| Given information |
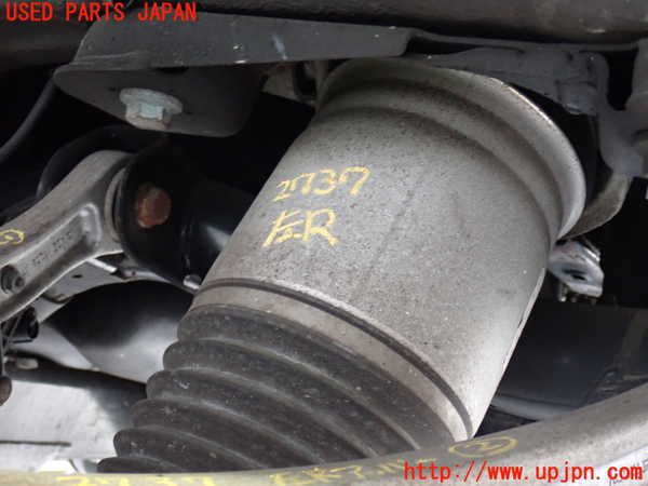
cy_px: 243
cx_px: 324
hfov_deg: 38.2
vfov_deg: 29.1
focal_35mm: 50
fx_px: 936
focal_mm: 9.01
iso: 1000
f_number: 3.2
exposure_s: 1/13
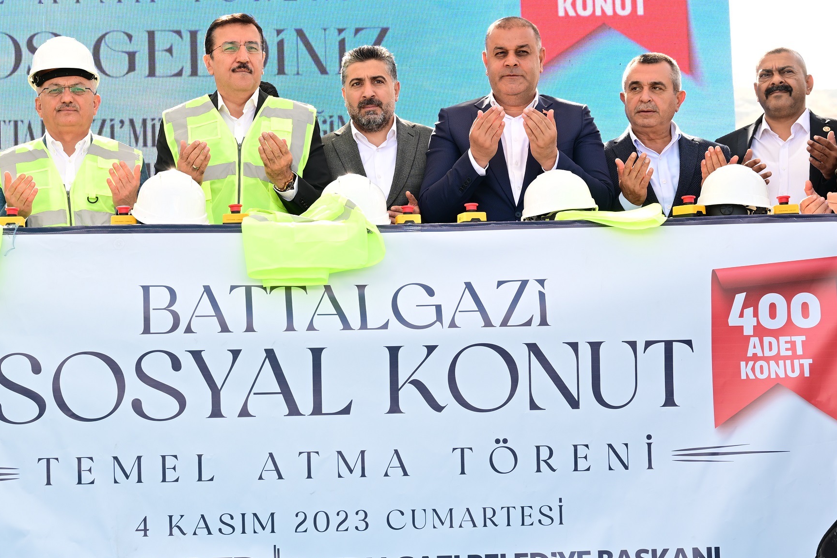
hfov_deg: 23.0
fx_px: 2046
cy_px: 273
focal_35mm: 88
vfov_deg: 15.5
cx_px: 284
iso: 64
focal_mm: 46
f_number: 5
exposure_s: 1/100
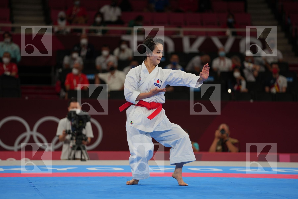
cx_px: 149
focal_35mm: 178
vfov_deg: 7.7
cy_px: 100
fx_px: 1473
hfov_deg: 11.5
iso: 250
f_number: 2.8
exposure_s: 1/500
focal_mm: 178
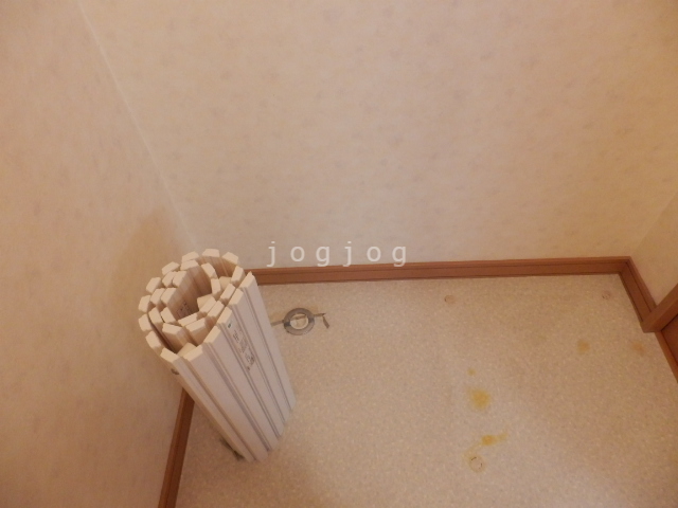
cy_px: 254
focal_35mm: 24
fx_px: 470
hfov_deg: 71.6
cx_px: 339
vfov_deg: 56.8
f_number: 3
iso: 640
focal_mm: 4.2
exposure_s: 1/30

| What you will do |
Please retype every record exactly, leaving the pictures out.

| Answer box |
cy_px: 243
cx_px: 324
hfov_deg: 38.2
vfov_deg: 29.1
focal_35mm: 50
fx_px: 936
focal_mm: 9.01
iso: 1000
f_number: 3.2
exposure_s: 1/13
hfov_deg: 23.0
fx_px: 2046
cy_px: 273
focal_35mm: 88
vfov_deg: 15.5
cx_px: 284
iso: 64
focal_mm: 46
f_number: 5
exposure_s: 1/100
cx_px: 149
focal_35mm: 178
vfov_deg: 7.7
cy_px: 100
fx_px: 1473
hfov_deg: 11.5
iso: 250
f_number: 2.8
exposure_s: 1/500
focal_mm: 178
cy_px: 254
focal_35mm: 24
fx_px: 470
hfov_deg: 71.6
cx_px: 339
vfov_deg: 56.8
f_number: 3
iso: 640
focal_mm: 4.2
exposure_s: 1/30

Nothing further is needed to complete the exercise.